Jerry Lee Lewis was married to his first cousin who was 13 at the time; I assume either Tennessee or Louisiana, although I assume the law has been changed since then. IIRC Coal Miner’s Daughter portrayed Loretta Lynn as married at 13, but her biography in Wikipedia says she was 15. It was a different time and place than today.
But to return to the original point, if there were a requirement for evidence beyond dueling credibility, then no “recovered memory” charges would ever be laid… although to be fair, I do recall reading of a number of situations where the families were torn apart by accusations but charges were not laid precisely for lack or corroborating evidence (or expired statute of limitations, although one argument tried was the suggestion that the statute of limitations should start ticking when the memory “surfaced”). I suppose it depends on the prosecutor.
But ignoring the illegality, the misconduct - there was the improper photo lineup and the lack of DNA evidence. But, there was physical evidence the “victim” had had sex recently (i.e. in the last 24 hours, bruising IIRC). I’m not arguing “bad charges happen”, yes sometimes they do; I’m discussing what criteria seem to be necessary or sufficient to bring charges.
The lack of DNA can be explained with condoms. The photo lineup, real or not, is still classic “she said”. (She was in the house with them - it would be surprising if she had not identified someone, the improper lineup just made it easy to have the ID’s excluded.)

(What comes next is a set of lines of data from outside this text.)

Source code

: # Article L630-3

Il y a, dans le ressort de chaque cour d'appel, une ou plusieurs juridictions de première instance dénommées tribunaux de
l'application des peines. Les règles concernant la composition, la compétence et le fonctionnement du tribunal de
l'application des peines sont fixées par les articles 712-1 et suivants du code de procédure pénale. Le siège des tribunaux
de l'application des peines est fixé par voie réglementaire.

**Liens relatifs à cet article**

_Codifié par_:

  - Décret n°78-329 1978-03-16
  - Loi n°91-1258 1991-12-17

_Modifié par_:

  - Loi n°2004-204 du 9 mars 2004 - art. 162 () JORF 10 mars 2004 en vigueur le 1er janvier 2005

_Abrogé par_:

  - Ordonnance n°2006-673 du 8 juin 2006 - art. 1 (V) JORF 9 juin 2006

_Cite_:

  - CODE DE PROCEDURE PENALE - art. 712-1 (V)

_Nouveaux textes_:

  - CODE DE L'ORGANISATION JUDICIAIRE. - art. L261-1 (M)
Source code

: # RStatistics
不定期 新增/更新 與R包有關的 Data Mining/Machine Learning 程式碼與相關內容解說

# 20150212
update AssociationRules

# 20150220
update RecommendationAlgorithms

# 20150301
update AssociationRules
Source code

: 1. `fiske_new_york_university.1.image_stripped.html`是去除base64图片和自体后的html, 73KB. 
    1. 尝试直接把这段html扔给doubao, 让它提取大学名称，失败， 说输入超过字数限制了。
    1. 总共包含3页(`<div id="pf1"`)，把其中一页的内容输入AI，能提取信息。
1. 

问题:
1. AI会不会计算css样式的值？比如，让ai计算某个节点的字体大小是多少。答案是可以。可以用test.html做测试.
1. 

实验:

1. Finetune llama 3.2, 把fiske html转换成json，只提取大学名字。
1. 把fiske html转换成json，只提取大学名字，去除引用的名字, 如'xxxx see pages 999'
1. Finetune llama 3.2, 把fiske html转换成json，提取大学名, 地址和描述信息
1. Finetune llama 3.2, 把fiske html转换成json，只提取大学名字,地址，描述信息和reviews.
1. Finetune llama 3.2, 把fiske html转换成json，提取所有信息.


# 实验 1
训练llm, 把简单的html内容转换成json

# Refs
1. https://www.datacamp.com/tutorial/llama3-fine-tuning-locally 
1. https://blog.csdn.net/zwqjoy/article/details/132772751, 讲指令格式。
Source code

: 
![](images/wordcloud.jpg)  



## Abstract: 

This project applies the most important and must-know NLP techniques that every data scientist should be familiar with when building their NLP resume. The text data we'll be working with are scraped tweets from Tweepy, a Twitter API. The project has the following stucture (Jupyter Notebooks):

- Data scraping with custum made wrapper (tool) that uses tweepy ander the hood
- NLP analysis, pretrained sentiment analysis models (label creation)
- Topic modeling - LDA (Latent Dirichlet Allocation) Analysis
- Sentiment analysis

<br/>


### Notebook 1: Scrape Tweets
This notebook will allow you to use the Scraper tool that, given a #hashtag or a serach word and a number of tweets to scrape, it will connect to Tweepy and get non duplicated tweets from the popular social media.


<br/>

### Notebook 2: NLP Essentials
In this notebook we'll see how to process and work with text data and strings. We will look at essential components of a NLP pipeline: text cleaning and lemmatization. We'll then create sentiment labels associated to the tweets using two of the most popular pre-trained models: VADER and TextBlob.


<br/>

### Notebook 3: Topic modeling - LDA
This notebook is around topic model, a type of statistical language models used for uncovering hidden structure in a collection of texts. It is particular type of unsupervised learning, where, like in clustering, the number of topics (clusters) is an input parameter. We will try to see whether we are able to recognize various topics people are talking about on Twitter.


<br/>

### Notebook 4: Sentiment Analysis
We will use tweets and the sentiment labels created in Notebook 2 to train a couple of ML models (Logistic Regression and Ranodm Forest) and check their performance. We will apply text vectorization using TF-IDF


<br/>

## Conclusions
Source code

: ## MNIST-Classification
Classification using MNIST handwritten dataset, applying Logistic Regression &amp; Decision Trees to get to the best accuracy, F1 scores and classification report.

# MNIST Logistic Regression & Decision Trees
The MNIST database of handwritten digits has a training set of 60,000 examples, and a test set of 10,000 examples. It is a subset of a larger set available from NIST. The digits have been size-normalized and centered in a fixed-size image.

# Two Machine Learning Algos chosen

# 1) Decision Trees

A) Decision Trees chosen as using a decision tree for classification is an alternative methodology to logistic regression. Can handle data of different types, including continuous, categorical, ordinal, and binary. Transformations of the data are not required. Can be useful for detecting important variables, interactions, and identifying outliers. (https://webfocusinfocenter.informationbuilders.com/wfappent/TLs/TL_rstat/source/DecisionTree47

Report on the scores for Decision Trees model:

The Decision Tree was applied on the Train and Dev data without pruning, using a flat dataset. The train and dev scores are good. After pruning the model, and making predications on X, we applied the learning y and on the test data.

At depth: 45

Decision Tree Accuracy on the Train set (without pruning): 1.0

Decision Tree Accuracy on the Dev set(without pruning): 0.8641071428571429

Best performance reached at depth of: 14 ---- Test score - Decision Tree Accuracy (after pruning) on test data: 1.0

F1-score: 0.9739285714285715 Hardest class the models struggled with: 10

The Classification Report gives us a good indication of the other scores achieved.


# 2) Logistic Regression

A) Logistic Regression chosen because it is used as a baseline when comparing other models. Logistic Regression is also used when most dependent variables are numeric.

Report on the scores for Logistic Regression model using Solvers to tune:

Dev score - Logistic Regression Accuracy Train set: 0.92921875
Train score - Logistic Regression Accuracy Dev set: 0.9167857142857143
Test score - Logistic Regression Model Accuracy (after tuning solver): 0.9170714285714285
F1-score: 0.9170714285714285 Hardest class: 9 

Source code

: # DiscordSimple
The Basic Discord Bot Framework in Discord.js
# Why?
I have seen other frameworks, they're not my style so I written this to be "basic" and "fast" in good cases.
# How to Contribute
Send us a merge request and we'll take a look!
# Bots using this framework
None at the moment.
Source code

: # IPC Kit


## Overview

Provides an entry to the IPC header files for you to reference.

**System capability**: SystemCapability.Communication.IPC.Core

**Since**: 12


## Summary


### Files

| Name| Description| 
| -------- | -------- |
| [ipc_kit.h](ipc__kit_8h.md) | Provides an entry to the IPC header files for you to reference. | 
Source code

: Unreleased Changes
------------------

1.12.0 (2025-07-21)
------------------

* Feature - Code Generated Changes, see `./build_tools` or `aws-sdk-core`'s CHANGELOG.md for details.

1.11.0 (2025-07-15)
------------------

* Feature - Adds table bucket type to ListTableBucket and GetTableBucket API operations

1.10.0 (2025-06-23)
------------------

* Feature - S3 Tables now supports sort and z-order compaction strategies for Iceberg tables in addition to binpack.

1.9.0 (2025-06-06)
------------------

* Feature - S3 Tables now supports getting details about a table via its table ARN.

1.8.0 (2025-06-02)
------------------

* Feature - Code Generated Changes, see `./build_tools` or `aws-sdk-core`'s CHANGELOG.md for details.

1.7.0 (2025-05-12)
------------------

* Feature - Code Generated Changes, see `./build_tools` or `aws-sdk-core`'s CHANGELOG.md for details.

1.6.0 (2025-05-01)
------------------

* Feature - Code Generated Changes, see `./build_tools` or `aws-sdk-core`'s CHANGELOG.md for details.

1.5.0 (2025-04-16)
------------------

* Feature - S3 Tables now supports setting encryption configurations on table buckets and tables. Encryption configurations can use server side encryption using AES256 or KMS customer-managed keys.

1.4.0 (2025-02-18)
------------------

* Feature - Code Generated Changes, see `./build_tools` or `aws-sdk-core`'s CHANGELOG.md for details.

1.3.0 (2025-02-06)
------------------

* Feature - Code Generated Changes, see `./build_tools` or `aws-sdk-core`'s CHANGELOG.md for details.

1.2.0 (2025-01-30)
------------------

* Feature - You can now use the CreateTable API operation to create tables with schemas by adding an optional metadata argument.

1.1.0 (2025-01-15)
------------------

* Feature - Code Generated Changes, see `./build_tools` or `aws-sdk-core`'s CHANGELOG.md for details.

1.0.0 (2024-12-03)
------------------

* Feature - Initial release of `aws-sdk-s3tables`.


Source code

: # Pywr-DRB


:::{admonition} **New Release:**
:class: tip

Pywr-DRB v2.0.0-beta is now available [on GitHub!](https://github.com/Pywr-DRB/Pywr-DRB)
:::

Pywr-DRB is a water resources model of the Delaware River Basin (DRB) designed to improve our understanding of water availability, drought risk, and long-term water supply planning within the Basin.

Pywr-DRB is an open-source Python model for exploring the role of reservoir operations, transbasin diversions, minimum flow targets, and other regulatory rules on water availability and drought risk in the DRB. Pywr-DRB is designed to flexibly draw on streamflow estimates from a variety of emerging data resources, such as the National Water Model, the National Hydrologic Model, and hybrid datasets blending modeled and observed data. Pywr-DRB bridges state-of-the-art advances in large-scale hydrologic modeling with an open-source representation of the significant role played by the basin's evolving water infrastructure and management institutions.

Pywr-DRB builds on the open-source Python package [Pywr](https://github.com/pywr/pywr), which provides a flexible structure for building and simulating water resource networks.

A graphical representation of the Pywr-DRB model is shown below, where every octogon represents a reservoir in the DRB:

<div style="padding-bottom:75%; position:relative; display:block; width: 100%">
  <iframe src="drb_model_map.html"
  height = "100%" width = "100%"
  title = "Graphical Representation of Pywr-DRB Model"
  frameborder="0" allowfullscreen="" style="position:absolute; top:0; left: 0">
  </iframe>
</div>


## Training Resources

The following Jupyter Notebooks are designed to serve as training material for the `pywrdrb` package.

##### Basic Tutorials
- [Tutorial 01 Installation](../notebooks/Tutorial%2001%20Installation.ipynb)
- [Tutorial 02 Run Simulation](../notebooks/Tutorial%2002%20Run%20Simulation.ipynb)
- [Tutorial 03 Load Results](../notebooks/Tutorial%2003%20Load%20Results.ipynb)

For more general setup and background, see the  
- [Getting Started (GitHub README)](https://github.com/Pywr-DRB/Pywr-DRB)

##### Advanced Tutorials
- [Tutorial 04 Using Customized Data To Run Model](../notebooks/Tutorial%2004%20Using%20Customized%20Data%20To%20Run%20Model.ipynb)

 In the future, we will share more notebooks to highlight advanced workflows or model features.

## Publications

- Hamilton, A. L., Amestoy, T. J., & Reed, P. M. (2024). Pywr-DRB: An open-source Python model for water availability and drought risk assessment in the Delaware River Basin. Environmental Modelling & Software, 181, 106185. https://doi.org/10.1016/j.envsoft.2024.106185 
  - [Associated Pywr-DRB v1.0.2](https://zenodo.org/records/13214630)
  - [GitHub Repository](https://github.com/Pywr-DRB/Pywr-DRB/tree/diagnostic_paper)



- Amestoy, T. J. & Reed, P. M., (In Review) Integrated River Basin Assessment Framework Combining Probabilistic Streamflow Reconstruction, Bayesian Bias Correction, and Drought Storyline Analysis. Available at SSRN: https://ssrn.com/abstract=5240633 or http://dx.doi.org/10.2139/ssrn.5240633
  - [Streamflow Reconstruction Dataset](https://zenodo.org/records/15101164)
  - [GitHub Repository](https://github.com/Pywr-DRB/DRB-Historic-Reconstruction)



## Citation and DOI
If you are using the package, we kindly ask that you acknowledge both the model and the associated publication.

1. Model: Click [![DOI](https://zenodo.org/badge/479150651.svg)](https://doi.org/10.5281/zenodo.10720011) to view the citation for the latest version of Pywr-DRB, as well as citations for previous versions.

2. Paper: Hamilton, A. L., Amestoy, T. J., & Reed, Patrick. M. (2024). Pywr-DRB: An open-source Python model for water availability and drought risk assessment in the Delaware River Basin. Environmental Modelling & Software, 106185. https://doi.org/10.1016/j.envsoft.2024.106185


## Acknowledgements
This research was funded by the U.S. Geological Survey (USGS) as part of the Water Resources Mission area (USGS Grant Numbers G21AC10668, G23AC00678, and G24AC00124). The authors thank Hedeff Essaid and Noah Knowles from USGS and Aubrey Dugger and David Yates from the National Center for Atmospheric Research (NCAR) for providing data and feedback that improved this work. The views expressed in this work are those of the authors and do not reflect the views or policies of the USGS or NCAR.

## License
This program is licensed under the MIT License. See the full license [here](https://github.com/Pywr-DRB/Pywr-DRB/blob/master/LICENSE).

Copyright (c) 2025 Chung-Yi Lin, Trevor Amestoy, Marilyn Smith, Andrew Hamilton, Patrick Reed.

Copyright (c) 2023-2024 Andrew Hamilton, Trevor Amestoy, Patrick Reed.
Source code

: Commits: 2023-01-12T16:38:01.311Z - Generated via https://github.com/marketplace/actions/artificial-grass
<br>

So essentially, the “legitimate” case boiled down to “she said, they said” and yet on that evidence the prosecutor felt confident in pushing the case to trial - presumably relying on his powers of persuasion and spin to bring off a conviction. I find it hard to believe he strayed a long way from the norm of how he typically evaluated such cases for prosecution. He just happened to pick on someone(s) who could afford expensive lawyers.
I have no doubt in your situation you may err more the other direction and sadly, so guilty parties get off. Unlike theft, possession charges, DUI, etc - this sort of case is not simple nor painless to prove, and has more dire cosnequences no matter which side is believed.
If he didn’t stray far from the norm the case would have been thrown out during the normal course of legal proceedings. Instead he was disbarred and convicted.
So is that a regular occurrence, that the judge will toss a case if the evidence boils down to “he said-she said”? Or is it simply that most DA’s won’t let it get to court even? What level of corroborating evidence in general is needed?
(I recall there have been cases where prosecution long after the evidence is gone - a relevant data point might be the victim telling someone right afterward that they had been raped. An interesting variant on “he-said-she-said”, but I suppose not reporting it immediately deflects the accusation that the victim is simply having regrets the morning after and wants to harm the other participant.)